Lynn Nottage is eating a fancy grilled cheese sandwich.
"Have you tried this?" she says, holding the Jerk, a sandwich at south Minneapolis restaurant All Square that has chicken, provolone, pineapple jam and jerk sauce. "It's amazing."
A two-time Pulitzer Prize winner (for "Ruined" and "Sweat") and recipient of a MacArthur "genius" grant, Nottage is in town for Friday's world premiere of her comedy "Floyd's," which contains many sandwiches. In fact, the first thing "Floyd's" audiences will see — and smell, according to director Kate Whoriskey — is a bacon sandwich.
"Floyd's" may be Nottage's most audience-friendly play. The title refers to a Pennsylvania truck stop that employs formerly imprisoned people who attempt to make the perfect sandwich while getting their lives back on track. Coincidentally, the same thing happens at the new All Square, which was the beneficiary of a preview performance of "Floyd's."
Way back in 2014, the Guthrie Theater commissioned a new work, which turned out to be "Floyd's," from Nottage. Its arrival is a very big deal, considering that the last time a Nottage play premiered outside of New York, it was "Sweat," which debuted at Oregon Shakespeare Festival and went on to Broadway, Tony Award nominations and a Pulitzer. There had been talk about the Guthrie simultaneously staging those plays, but the timing didn't work, so the theater will do "Sweat" next summer. Still, "Floyd's" shares with "Sweat" its setting of Reading, Pa., a character and an origins story.

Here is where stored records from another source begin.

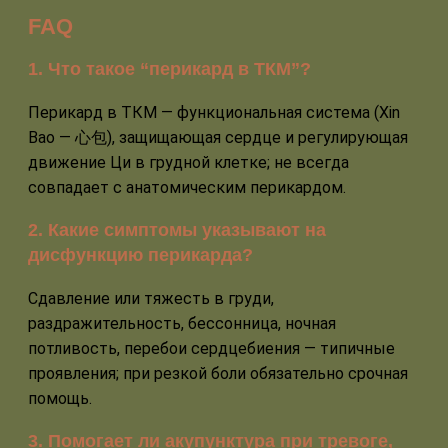
FAQ
1. Что такое “перикард в ТКМ”?
Перикард в ТКМ — функциональная система (Xin
Bao — 心包), защищающая сердце и регулирующая
движение Ци в грудной клетке; не всегда
совпадает с анатомическим перикардом.
2. Какие симптомы указывают на
дисфункцию перикарда?
Сдавление или тяжесть в груди,
раздражительность, бессонница, ночная
потливость, перебои сердцебиения — типичные
проявления; при резкой боли обязательно срочная
помощь.
3. Помогает ли акупунктура при тревоге,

"I usually write two plays at once. It's for my brain to be in conversation with itself, the right and the left side. 'Sweat,' I feel, is a political play, dealing with very weighty issues, and it was emotional to write. 'Floyd's,' while it still has a gravitas, is funny and lighter and it's about food. In some ways, when I was writing 'Sweat,' 'Floyd's' was a place I could go to for refuge," said the warm and curious Nottage.
Johanna Day has worked with Nottage twice. A veteran of the Broadway "Sweat" who plays the title character in "Floyd's," Day said, "She's such an interesting, beautiful creature to me. She seems very grounded and still. She tells great stories, and I love the way she giggles."
As near as Nottage can remember it, her first glimmer of "Floyd's" was the main character, a shape-shifting, mysterious restaurant owner: "I started to think of Floyd as this person that, every time you want to move forward, will remind you of your flaws."